[Records drawn from a dataset]
=-=-=-=-=
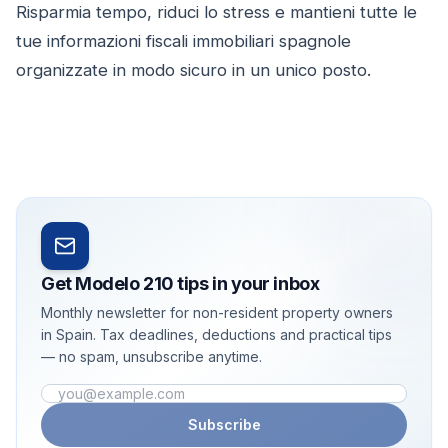
Risparmia tempo, riduci lo stress e mantieni tutte le
tue informazioni fiscali immobiliari spagnole
organizzate in modo sicuro in un unico posto.
Get Modelo 210 tips in your inbox
Monthly newsletter for non-resident property owners
in Spain. Tax deadlines, deductions and practical tips
— no spam, unsubscribe anytime.
Email address
Subscribe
=-=-=-=-=
## ASSIGNED TASK
Write out the data above exactly as it appears, but without any image.

## EXERCISE ANSWER
Risparmia tempo, riduci lo stress e mantieni tutte le
tue informazioni fiscali immobiliari spagnole
organizzate in modo sicuro in un unico posto.
Get Modelo 210 tips in your inbox
Monthly newsletter for non-resident property owners
in Spain. Tax deadlines, deductions and practical tips
— no spam, unsubscribe anytime.
Email address
Subscribe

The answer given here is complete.